*** Opening SUPPLIED MATERIAL ***

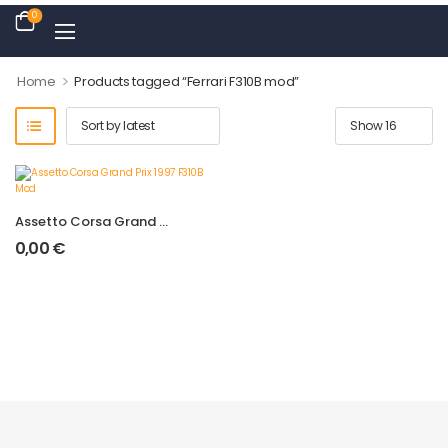
0
>
Home
Products tagged “Ferrari F310B mod”
Assetto Corsa Grand Prix 1997 F310B Mod
0,00
€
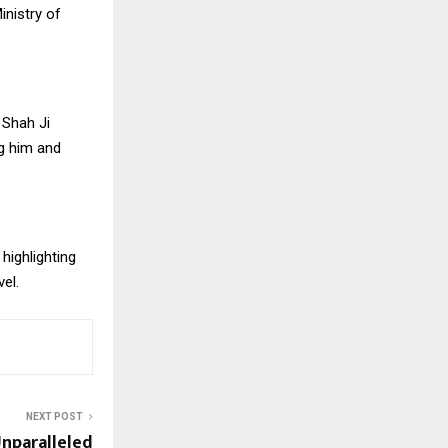
nistry of
 Shah Ji
ng him and
highlighting
vel.
NEXT POST
Unparalleled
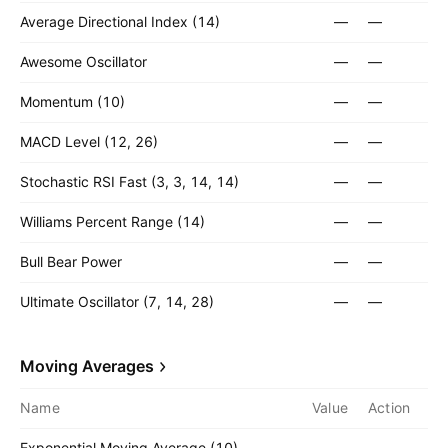
Average Directional Index (14)
—
—
Awesome Oscillator
—
—
Momentum (10)
—
—
MACD Level (12, 26)
—
—
Stochastic RSI Fast (3, 3, 14, 14)
—
—
Williams Percent Range (14)
—
—
Bull Bear Power
—
—
Ultimate Oscillator (7, 14, 28)
—
—
Moving Averages
Name
Value
Action
Exponential Moving Average (10)
—
—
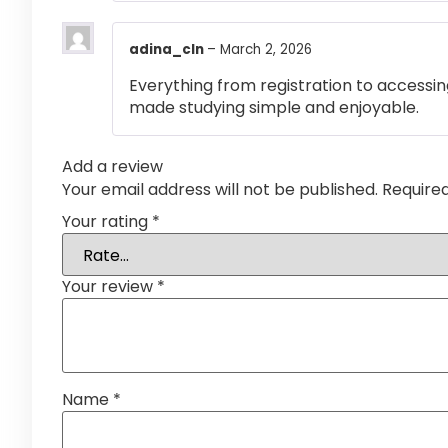
adina_cln
–
March 2, 2026
Everything from registration to accessi
made studying simple and enjoyable.
Add a review
Your email address will not be published.
Require
Your rating
*
Your review
*
Name
*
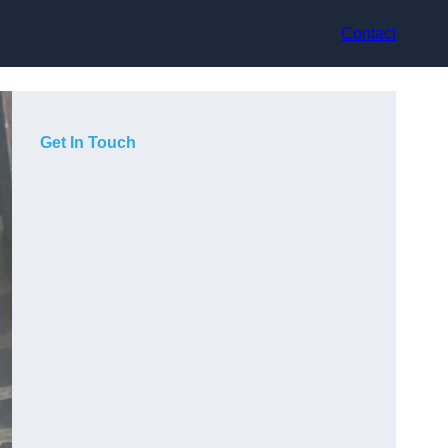
Contact
Get In Touch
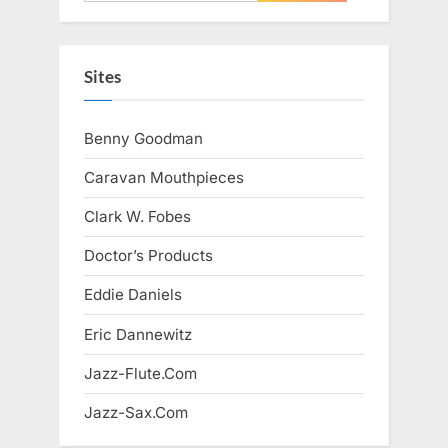
for:
Sites
Benny Goodman
Caravan Mouthpieces
Clark W. Fobes
Doctor’s Products
Eddie Daniels
Eric Dannewitz
Jazz-Flute.Com
Jazz-Sax.Com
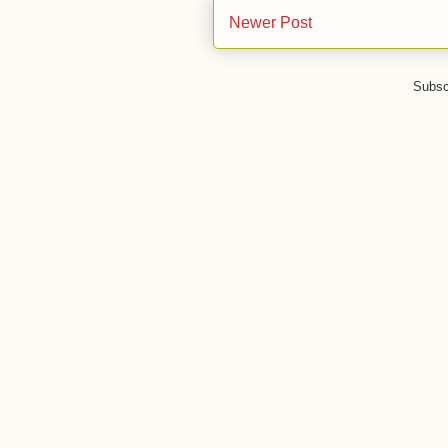
Newer Post
Subsc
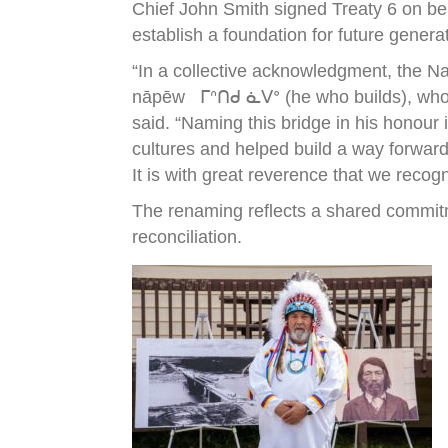
Chief John Smith signed Treaty 6 on be
establish a foundation for future genera
“In a collective acknowledgment, the N
nāpēw ᒥᐢᑎᑯ ᓈᐯᐤ (he who builds), who wa
said. “Naming this bridge in his honour
cultures and helped build a way forward
It is with great reverence that we recog
The renaming reflects a shared commitm
reconciliation.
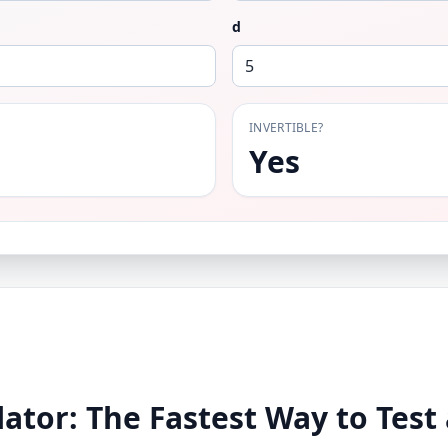
d
INVERTIBLE?
Yes
ator: The Fastest Way to Test 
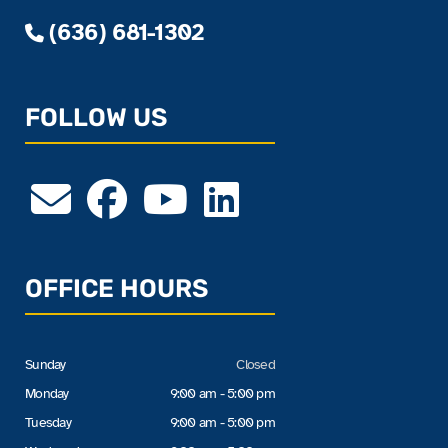
(636) 681-1302
FOLLOW US
OFFICE HOURS
Sunday
Closed
Monday
9:00 am - 5:00 pm
Tuesday
9:00 am - 5:00 pm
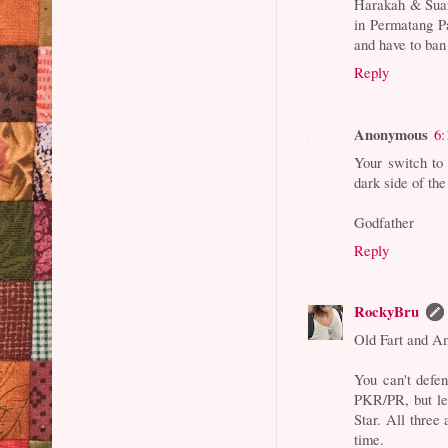
Harakah & Suar
in Permatang P
and have to ban
Reply
Anonymous
6:
Your switch to
dark side of the
Godfather
Reply
RockyBru
Old Fart and A
You can't defe
PKR/PR, but let
Star. All thre
time.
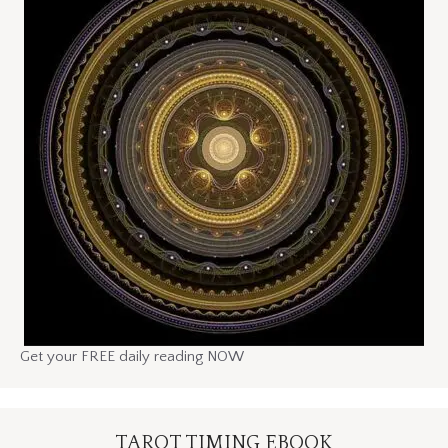
Get your FREE daily reading NOW
TAROT TIMING EBOOK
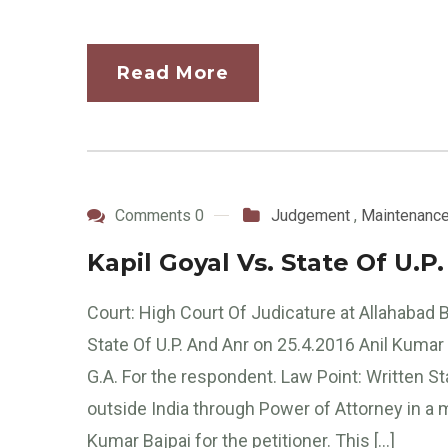
Read More
Comments 0
Judgement
,
Maintenanc
Kapil Goyal Vs. State Of U.P
Court: High Court Of Judicature at Allahabad
State Of U.P. And Anr on 25.4.2016 Anil Kumar 
G.A. For the respondent. Law Point: Written S
outside India through Power of Attorney in 
Kumar Bajpai for the petitioner. This […]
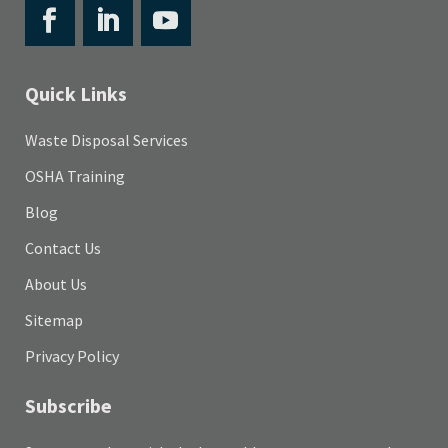
Quick Links
Waste Disposal Services
OSHA Training
Blog
Contact Us
About Us
Sitemap
Privacy Policy
Subscribe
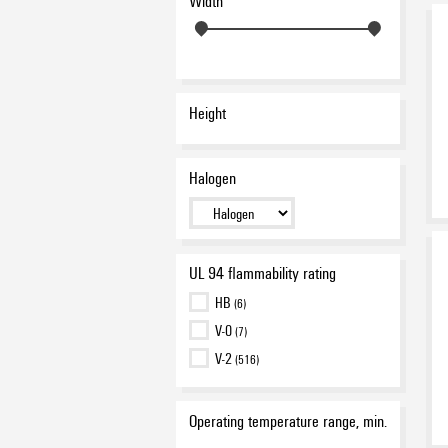
Width
brown
(1)
dark beige
(3)
green
(4)
grey
(5)
Height
orange
(4)
red
(7)
To customer specification
Halogen
(87)
Transparent
(6)
violet
(2)
white
(377)
UL 94 flammability rating
yellow
(27)
HB
(6)
V-0
(7)
V-2
(516)
Operating temperature range, min.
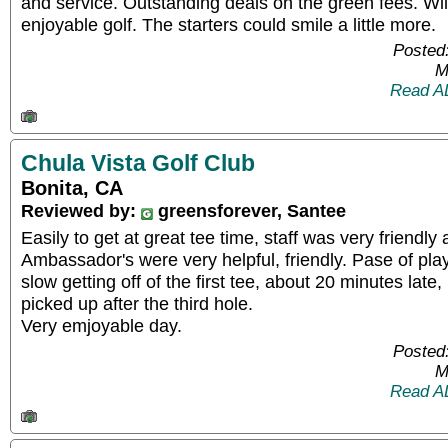
and service. Outstanding deals on the green fees. Wil
enjoyable golf. The starters could smile a little more.
Posted
M
Read A
Chula Vista Golf Club
Bonita, CA
Reviewed by:
greensforever, Santee
Easily to get at great tee time, staff was very friendly
Ambassador's were very helpful, friendly. Pase of play
slow getting off of the first tee, about 20 minutes late
picked up after the third hole.
Very emjoyable day.
Posted
M
Read A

*** Closing SUPPLIED MATERIAL ***

Identify every line of the data that contains the word "enjoyable", treating uppercase and lowercase letters as distinct, and copy each such line in full.

made studying simple and enjoyable.
enjoyable golf. The starters could smile a little more.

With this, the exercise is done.